O artigo 5º da nossa Constituição Federal é sem dúvida um dos mais belos modelos de reconhecimento e resguardo do direito à vida e a dignidade humanas. Se a letra da Carta Magna fosse posta em prática, o salário mínimo que todo trabalhador brasileiro recebe estaria em torno de 5 a 6 mil reais e daria para suprir as necessidades fundamentais da família como saúde, educação, segurança e laser.
Nossas escolas seriam todas elas, sem exceção, equipadas com modernos laboratórios e salas climatizadas com computadores de ponta e acesso a internet turbinada. Os professores não saberiam exatamente o significado da palavra "greve", pois essa atividade tão espinhosa seria reconhecida e valorizada.
O ensino de qualidade, universalizado, nivelaria o pobre e o rico quando esses se encontrasse à porta da Universidade.

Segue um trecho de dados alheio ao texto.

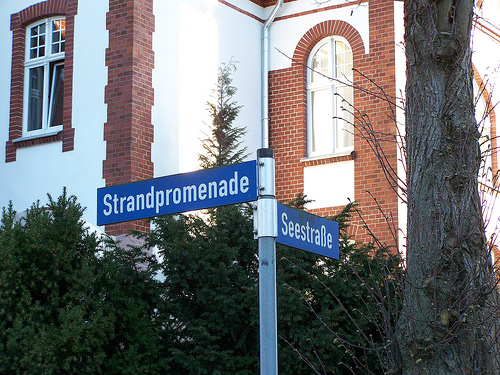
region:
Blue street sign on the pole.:
[189, 189, 201, 204]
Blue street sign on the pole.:
[220, 189, 244, 196]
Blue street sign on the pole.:
[280, 194, 341, 256]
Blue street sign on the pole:
[90, 161, 257, 213]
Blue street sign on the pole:
[278, 198, 350, 263]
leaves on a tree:
[47, 233, 222, 342]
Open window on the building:
[15, 15, 67, 139]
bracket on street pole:
[249, 148, 278, 252]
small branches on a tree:
[363, 79, 462, 361]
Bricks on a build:
[103, 20, 161, 220]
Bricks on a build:
[353, 84, 393, 201]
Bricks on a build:
[10, 25, 23, 131]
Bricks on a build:
[268, 71, 297, 181]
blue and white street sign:
[82, 154, 266, 226]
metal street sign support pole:
[241, 140, 295, 374]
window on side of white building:
[3, 13, 90, 166]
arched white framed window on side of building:
[294, 33, 361, 164]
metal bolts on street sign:
[247, 203, 267, 237]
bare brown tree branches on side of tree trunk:
[316, 66, 428, 214]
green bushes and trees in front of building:
[2, 57, 365, 372]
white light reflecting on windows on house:
[303, 43, 350, 159]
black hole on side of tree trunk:
[435, 7, 470, 42]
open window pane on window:
[43, 60, 78, 139]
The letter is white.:
[101, 188, 113, 219]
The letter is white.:
[110, 187, 120, 219]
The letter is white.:
[118, 189, 128, 219]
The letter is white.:
[123, 190, 136, 215]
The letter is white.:
[132, 183, 147, 215]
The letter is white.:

Com educação, a saúde também andaria saudável, pois a população estaria menos expostas a situações comuns de riscos que acabam gerando doenças as mais variadas possíveis.
Com capacidade e consciência cidadã, o sistema de transporte público, o sistema fornecedor de energia, água, e demais serviços básicos seriam otimizados e a segurança pública iria cuidar apenas dos casos extremos que fogem ao controle social, pois a sociedade seria pertencente apenas a um Brasil e não a vários brasis como esses que compõem as várias faces da violência.
Nosso Brasil pode ser o país do futebol mas também é o Brasil da violência contra a mulher. Inúmeros relatórios reforçam a existência de uma cultura de violência física e verbal contra a mulher. Parece que se tornou comum, banalizou-se a ponto de ser "encarado" como normal, o achado contínuo de corpos de mulheres mutilados, irreconhecíveis, esquecidos.
É o país da exploração sexual infanto-juvenil, da pedofilia, do escancaramento de crimes sem solução contra crianças em situações de vulnerabilidades.
É o país da fome e da miséria, grande no desperdício de alimentos que são descartados, jogados nos lixões as toneladas, mas que, por outro lado, cultiva uma população de famintos, de miseráveis que compõem um exército de subnutridos que não têm o luxo da terceira refeição diária.
Sem educação, sem lar, sem raízes familiares, que pode produzir o ser humano, senão ódio por si mesmo e por aqueles que lhe cercam. Desse ponto, em cada esquina, o crack representando um convite fatal como fuga da realidade. Mas a realidade, após o efeito da dosagem, volta a aterrorizar. E o primeiro crime, acanhado e limitado, passa a dar lugar aos vários que se seguirão com feições cruéis, beirando o extinto puramente animal, são feras que um dia foram humanos, vidas tragando vidas. É a violência que reuniu todas as faces num só corpo.
E o que eu e você podemos fazer? Aonde o Estado e a Igreja falharam, nós podemos fazer algo. Afinal, não há força maior que o amor que constrói, que cicatrizas as feridas, que dão sentido a vida!
Nós podemos avançar no alcance social através, muitas vezes, de gestos simples, porém, fortes no seu significado. Gestos que podem salvar vidas, que não estão aquém nem além, estão em nosso bairro, ou até mesmo, na nossa rua! Pense nisso! Deixe-se envolver pelas boas ações. Leve pão ao que está faminto, uma palavra de ânimo ao desesperado, um cobertor ao que está no frio. A recompensa poderá vir mais tarde, mas a satisfação é imediata. Vale à pena.